In multiple studies examining granulation pattern and tumor size, SGCTs were statistically larger.13,15,16 Hence, we suspect that many of the previously labeled silent corticotroph macroadenomas in the literature were SGCT. The traditional teaching of CD has been “small tumor, big Cushing and big tumor, small Cushing,” which reflects the inverse relationship between tumor size and symptomatology.17 This observation appears to hold true because Doğanşen et al13 found a trend toward a longer duration of CD in SGCT of 34 months than that of 26 months in DGCT based on patient history.17 It has been postulated that the underlying mechanism of the inverse relationship between tumor size and symptomatology is impaired processing of proopiomelanocortin resulting in less effective secretion of ACTH in corticotroph macroadenomas.3 Doğanşen et al13 also found that the recurrence rate was doubled for SGCT, while Witek et al16 showed that SGCTs were less likely to achieve remission postoperatively.

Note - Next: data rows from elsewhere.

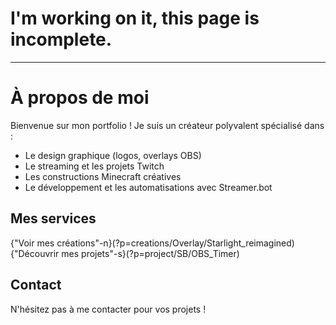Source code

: # I'm working on it, this page is incomplete.

---
# À propos de moi

Bienvenue sur mon portfolio ! Je suis un créateur polyvalent spécialisé dans :

* Le design graphique (logos, overlays OBS)
* Le streaming et les projets Twitch
* Les constructions Minecraft créatives
* Le développement et les automatisations avec Streamer.bot

## Mes services

{"Voir mes créations"-n}(?p=creations/Overlay/Starlight_reimagined)
{"Découvrir mes projets"-s}(?p=project/SB/OBS_Timer)

## Contact

N'hésitez pas à me contacter pour vos projets !
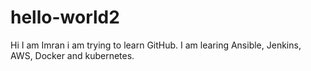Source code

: # hello-world2

Hi I am Imran i am trying to learn GitHub.
I am learing Ansible, Jenkins, AWS, Docker and kubernetes.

Similar to other cases of SGCT, the diagnosis was only arrived retrospective after pathologic confirmation.10 Interestingly, the characteristic Crooke hyaline change of surrounding nonadenomatous pituitary tissue was not observed as one would expect in a state of prolonged glucocorticoid excess in this case. Although classically described, the absence of this finding does not rule out CD. As evident in a recent retrospective study where 10 out of 144 patients with CD did not have Crooke hyaline change,18 in patients without Crooke hyaline change, the authors found a lower remission rate of 44.4% compared with 73.5% in patients with Crooke hyaline change. Together with the detectable postoperative ACTH, sparsely granulated pattern, and absence of Crooke hyaline change in surrounding pituitary tissue, the risk of recurrence is increased. These risk factors emphasize the importance of close monitoring to ensure early detection of recurrence.
Conclusion
We report a case of a sparsely granulated corticotroph macroadenoma presenting with apoplexy leading to remission of hypercortisolism and development of central adrenal insufficiency, hypothyroidism, and hypogonadism requiring hormone replacement.
Disclosure
The authors have no multiplicity of interest to disclose.